Poetry is meant to invoke a certain picture or emotion from its reader. Baca clearly feels a deep sense of family and remembrance in such a simple object; the green chile. The beginning of the poem leads to him describing the doorway of a home, something he sees draped in red chiles that adorn the eaves, and provide a clear mental image to him (and the reader) of what he sees when he thinks of home. However, his grandmother loved the green chile. His love for his grandmother was completely wrapped together and whole by the ties that the green chile provided between her and Baca. He sees this spicy fruit as a piece of art, saying in line 17 "From its swan-neck stem, tapering to a flowery collar, fermenting resinious spice." Such a simple thing, but it obviously holds deep meaning to Baca.
The journey that he describes that he sees his grandmother go through with each pepper is almost kind of...lewd. Like i'm reading one of those dirty paperback novels you can buy in the grocery store check out line. In line 25 "Its bearing magnificient and taut as flanks of a tiger in mid-leap, she thrusts her blade into and cuts it open with, with lust on her hot mouth, sweating over the stove" Like, okay, grandma. Calm down there. Someone get this lady a fan.

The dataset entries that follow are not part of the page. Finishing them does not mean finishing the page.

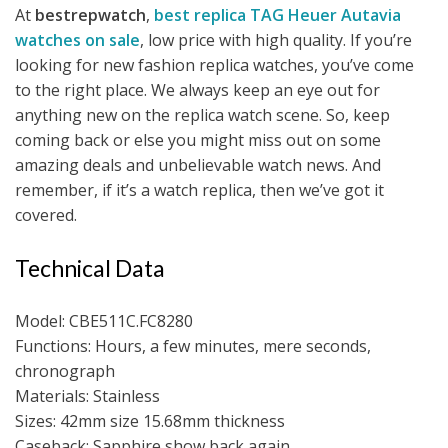
At
bestrepwatch
,
best replica TAG Heuer Autavia
watches on sale
, low price with high quality. If you’re
looking for new fashion replica watches, you’ve come
to the right place. We always keep an eye out for
anything new on the replica watch scene. So, keep
coming back or else you might miss out on some
amazing deals and unbelievable watch news. And
remember, if it’s a watch replica, then we’ve got it
covered.
Technical Data
Model: CBE511C.FC8280
Functions: Hours, a few minutes, mere seconds,
chronograph
Materials: Stainless
Sizes: 42mm size 15.68mm thickness
Caseback: Sapphire show back again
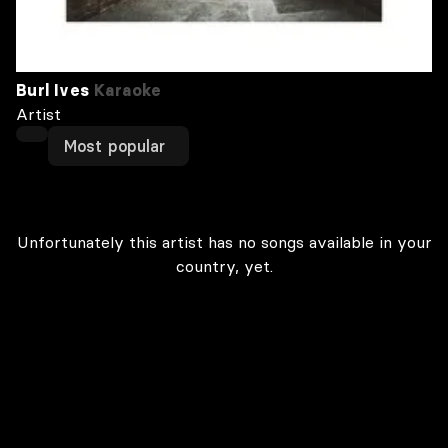
Burl Ives
Karaoke
Artist
Most popular
Unfortunately this artist has no songs available in your
country, yet.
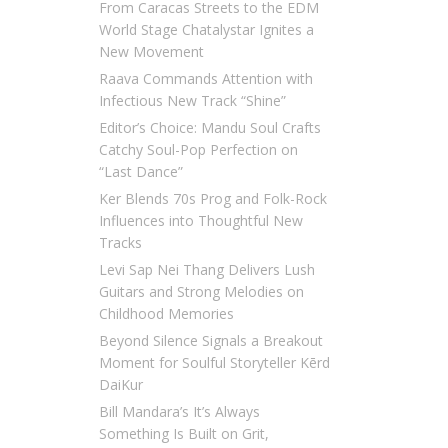
From Caracas Streets to the EDM
World Stage Chatalystar Ignites a
New Movement
Raava Commands Attention with
Infectious New Track “Shine”
Editor’s Choice: Mandu Soul Crafts
Catchy Soul-Pop Perfection on
“Last Dance”
Ker Blends 70s Prog and Folk-Rock
Influences into Thoughtful New
Tracks
Levi Sap Nei Thang Delivers Lush
Guitars and Strong Melodies on
Childhood Memories
Beyond Silence Signals a Breakout
Moment for Soulful Storyteller Kērd
DaiKur
Bill Mandara’s It’s Always
Something Is Built on Grit,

More than anything this poem takes the reader through a short, yet beautifully described journey of remembrance, family, and ritual that Baca sees every time he holds a green chile in his writer's hand. It is, as he described, a ritual that will be retold each time he and families of others prepare these little plants. He remembers the passion his grandmother had, and he sees it still in the New Mexico men and women who carry bags of these chiles home.